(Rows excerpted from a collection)

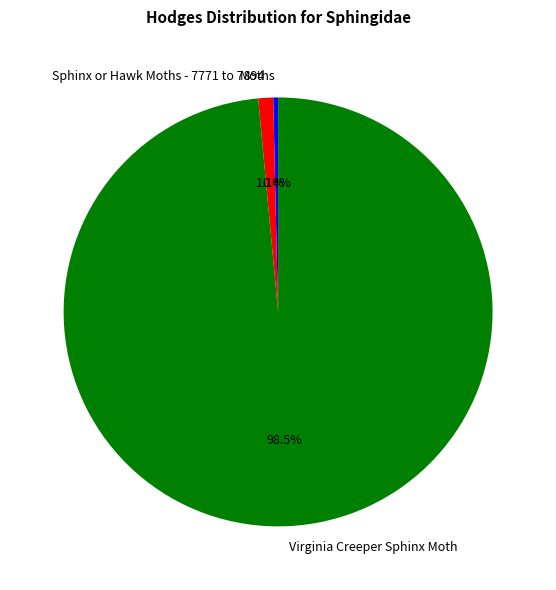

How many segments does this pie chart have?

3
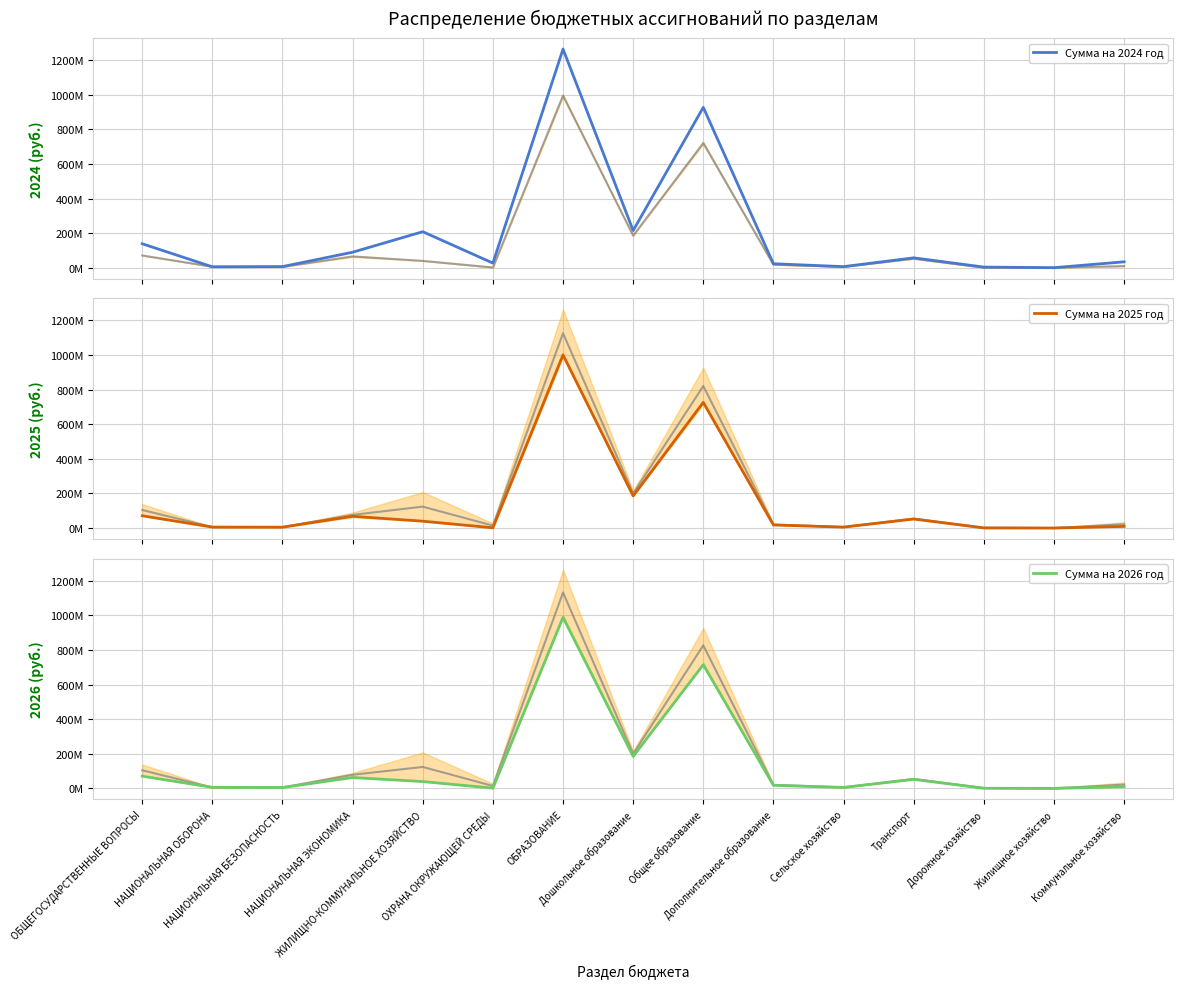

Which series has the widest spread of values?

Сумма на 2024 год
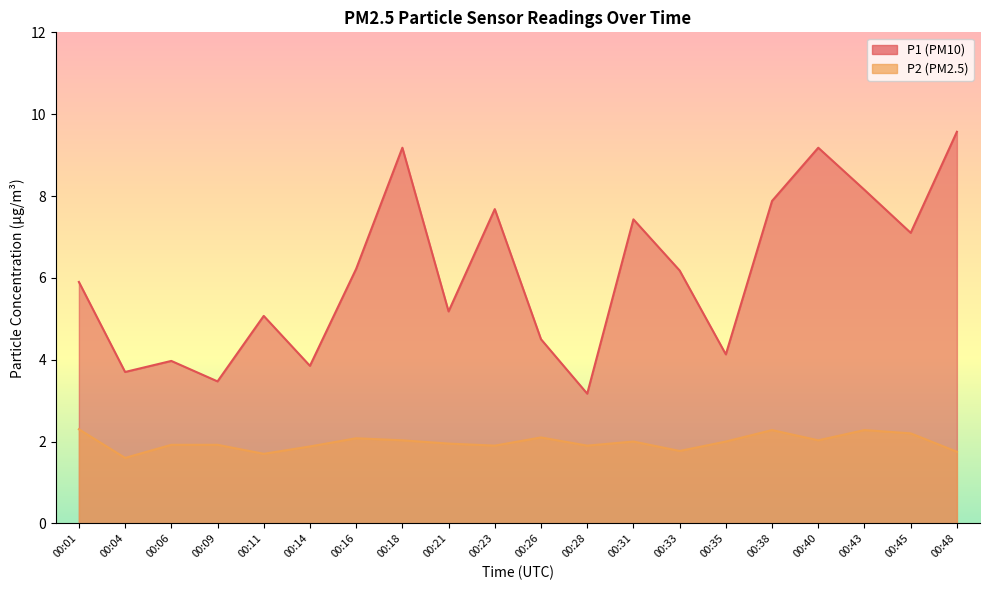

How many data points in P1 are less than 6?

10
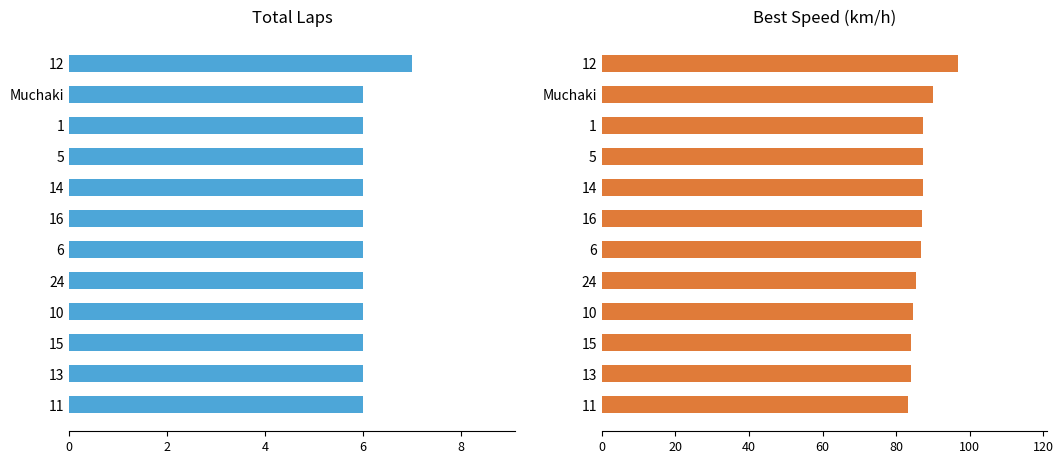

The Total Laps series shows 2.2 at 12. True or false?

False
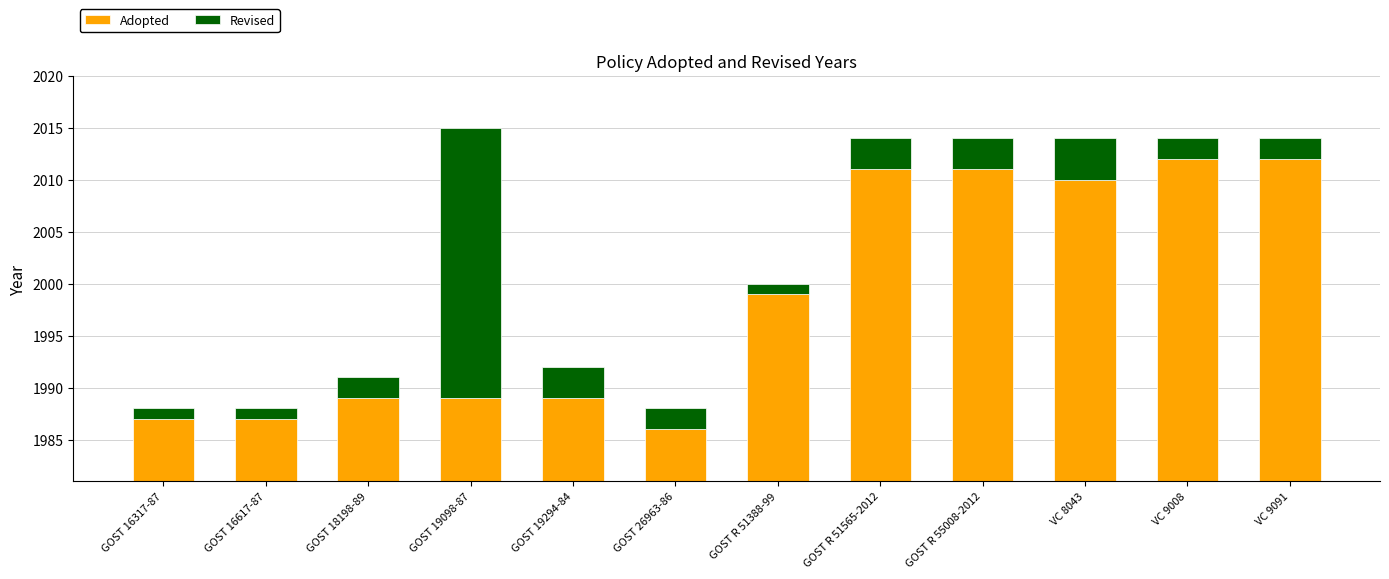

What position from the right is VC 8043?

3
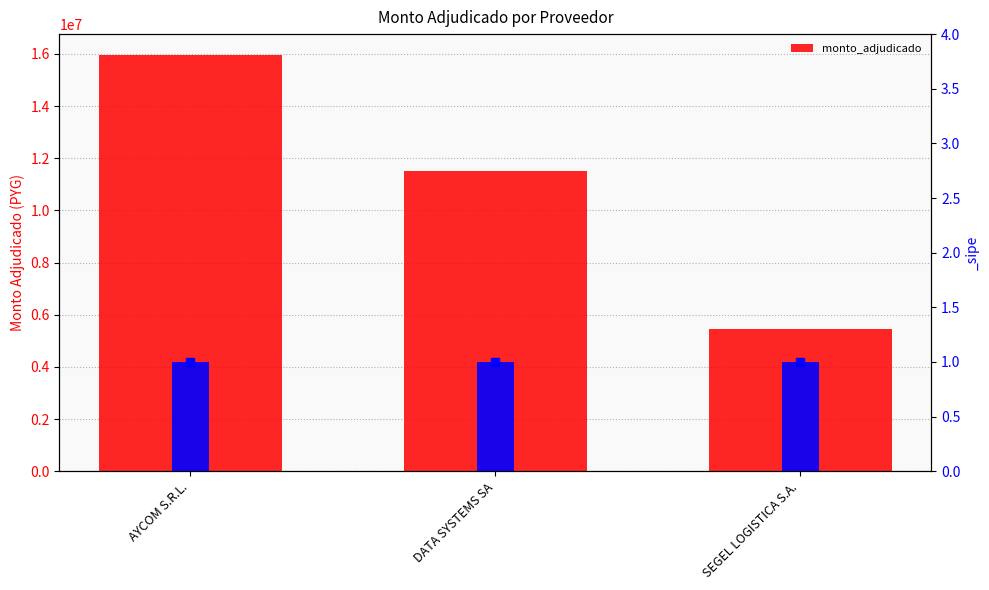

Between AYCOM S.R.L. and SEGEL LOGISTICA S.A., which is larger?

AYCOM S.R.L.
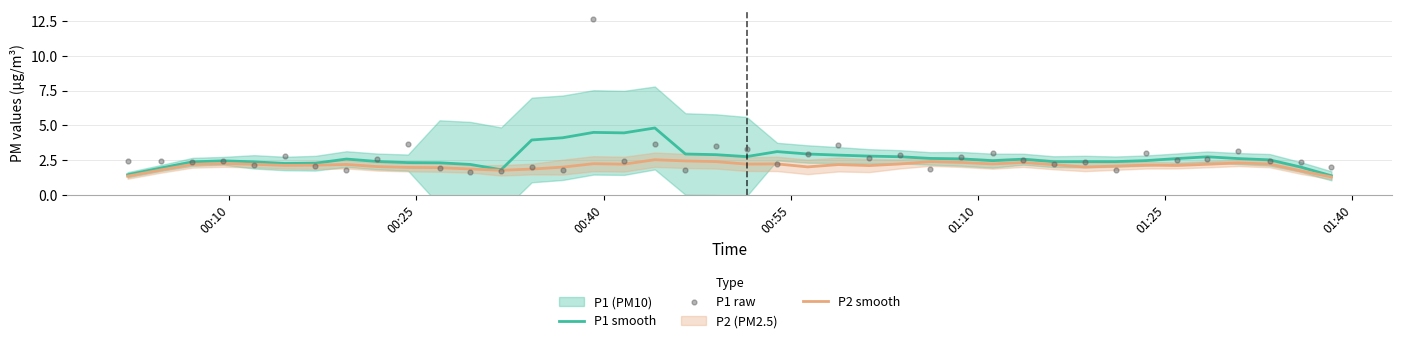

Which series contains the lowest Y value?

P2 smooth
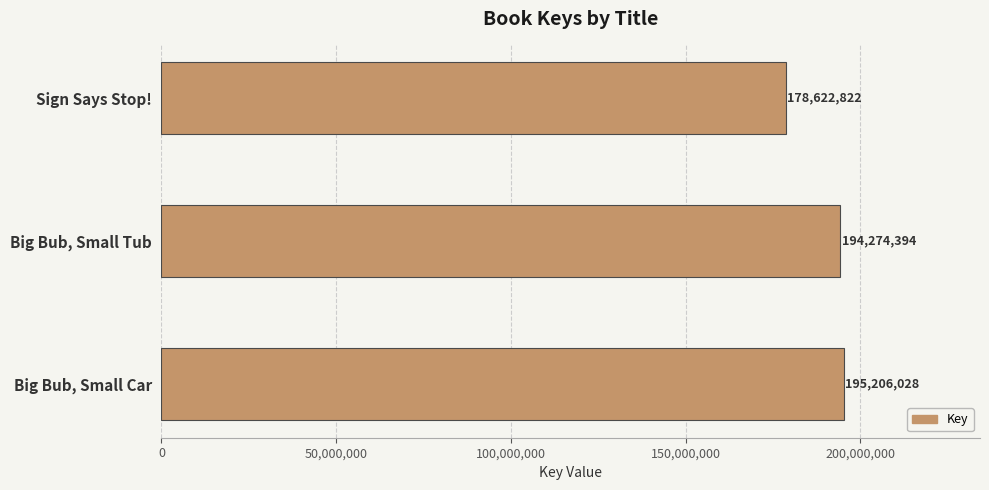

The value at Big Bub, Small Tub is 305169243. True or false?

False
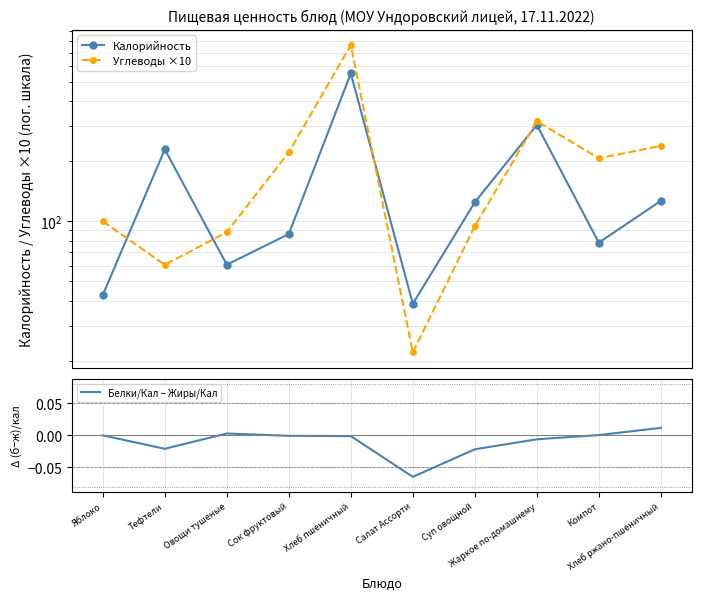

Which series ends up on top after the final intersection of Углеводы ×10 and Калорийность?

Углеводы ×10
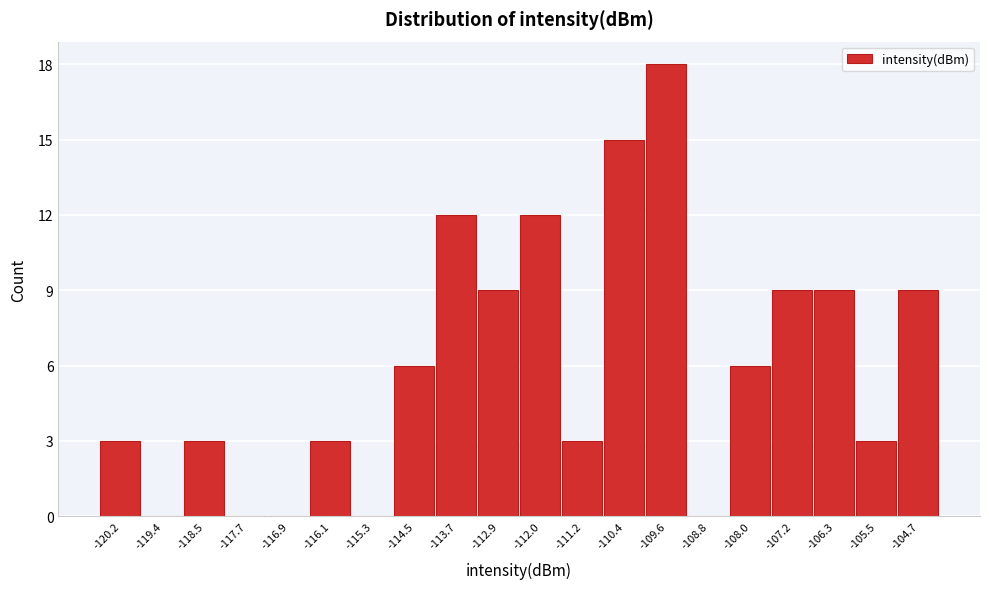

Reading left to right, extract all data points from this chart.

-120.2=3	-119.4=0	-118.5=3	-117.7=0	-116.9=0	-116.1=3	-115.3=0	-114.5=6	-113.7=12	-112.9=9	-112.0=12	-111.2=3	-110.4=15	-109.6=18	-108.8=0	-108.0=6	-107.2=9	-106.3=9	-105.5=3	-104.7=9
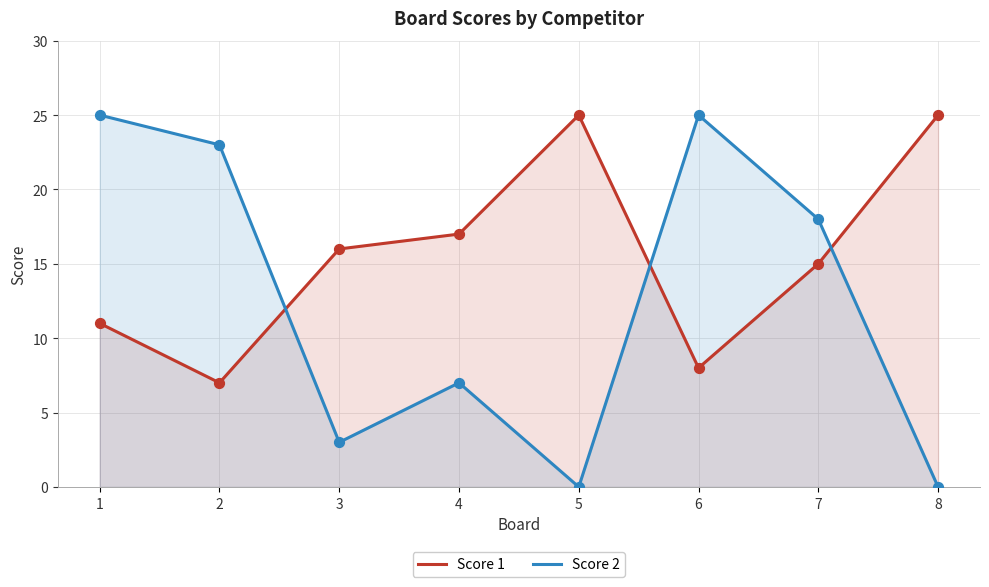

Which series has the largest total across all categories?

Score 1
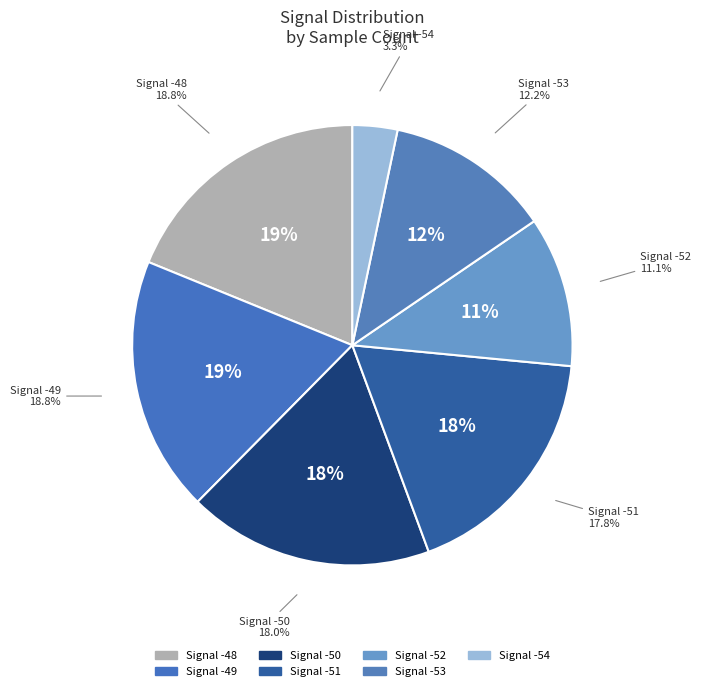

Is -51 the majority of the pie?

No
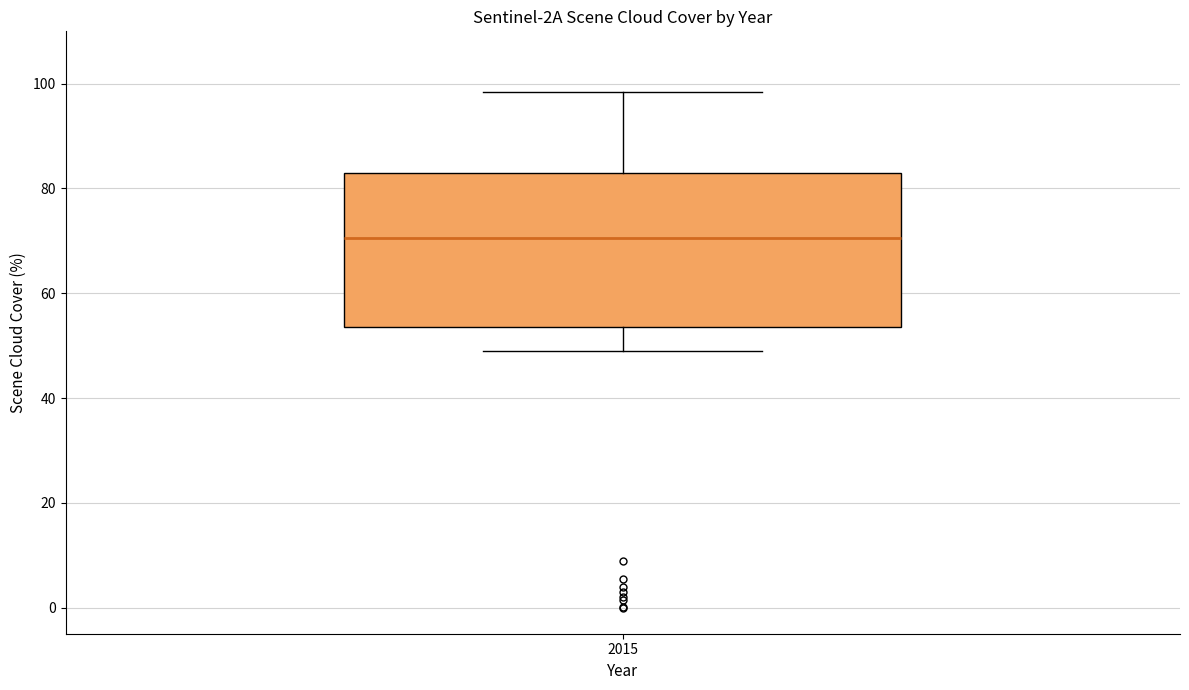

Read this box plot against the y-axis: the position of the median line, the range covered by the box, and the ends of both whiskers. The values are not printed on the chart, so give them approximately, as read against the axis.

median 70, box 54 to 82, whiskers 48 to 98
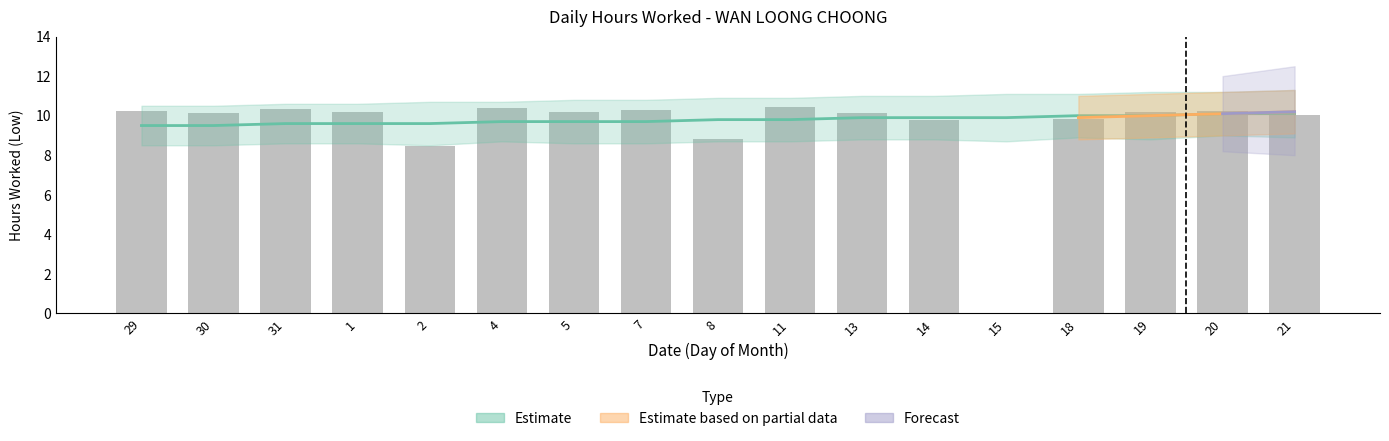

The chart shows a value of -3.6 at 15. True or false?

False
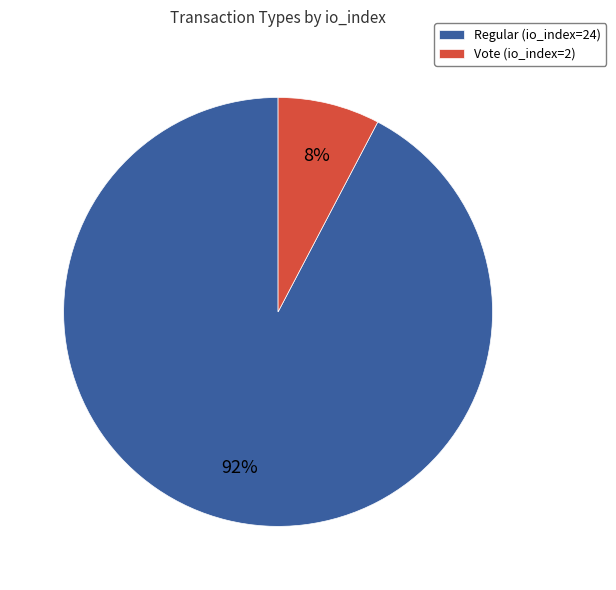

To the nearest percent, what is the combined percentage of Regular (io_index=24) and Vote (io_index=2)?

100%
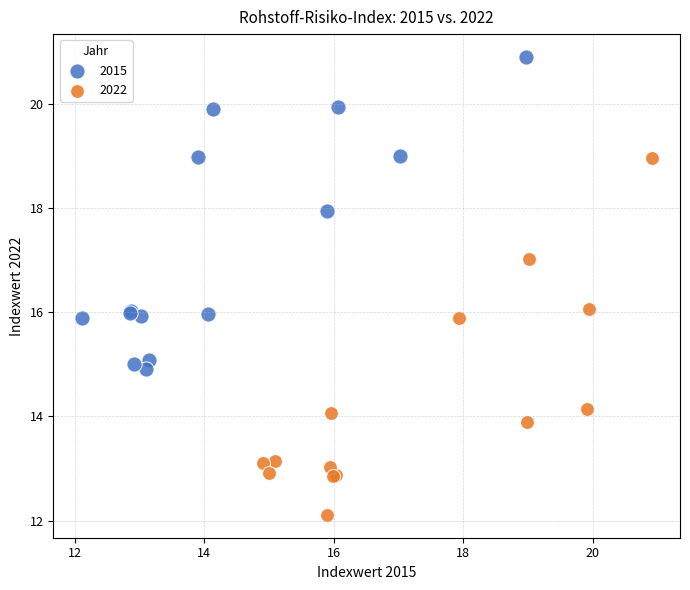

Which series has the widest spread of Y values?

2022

● Problem
Can you repeat every one of the rows above word for word, leaving out the pictures?

● Output of the task
How many segments does this pie chart have?

3

Which series has the widest spread of values?

Сумма на 2024 год

How many data points in P1 are less than 6?

10

The Total Laps series shows 2.2 at 12. True or false?

False

What position from the right is VC 8043?

3

Between AYCOM S.R.L. and SEGEL LOGISTICA S.A., which is larger?

AYCOM S.R.L.

Which series contains the lowest Y value?

P2 smooth

The value at Big Bub, Small Tub is 305169243. True or false?

False

Which series ends up on top after the final intersection of Углеводы ×10 and Калорийность?

Углеводы ×10

Reading left to right, extract all data points from this chart.

-120.2=3	-119.4=0	-118.5=3	-117.7=0	-116.9=0	-116.1=3	-115.3=0	-114.5=6	-113.7=12	-112.9=9	-112.0=12	-111.2=3	-110.4=15	-109.6=18	-108.8=0	-108.0=6	-107.2=9	-106.3=9	-105.5=3	-104.7=9

Which series has the largest total across all categories?

Score 1

Is -51 the majority of the pie?

No

Read this box plot against the y-axis: the position of the median line, the range covered by the box, and the ends of both whiskers. The values are not printed on the chart, so give them approximately, as read against the axis.

median 70, box 54 to 82, whiskers 48 to 98

The chart shows a value of -3.6 at 15. True or false?

False

To the nearest percent, what is the combined percentage of Regular (io_index=24) and Vote (io_index=2)?

100%

Which series has the widest spread of Y values?

2022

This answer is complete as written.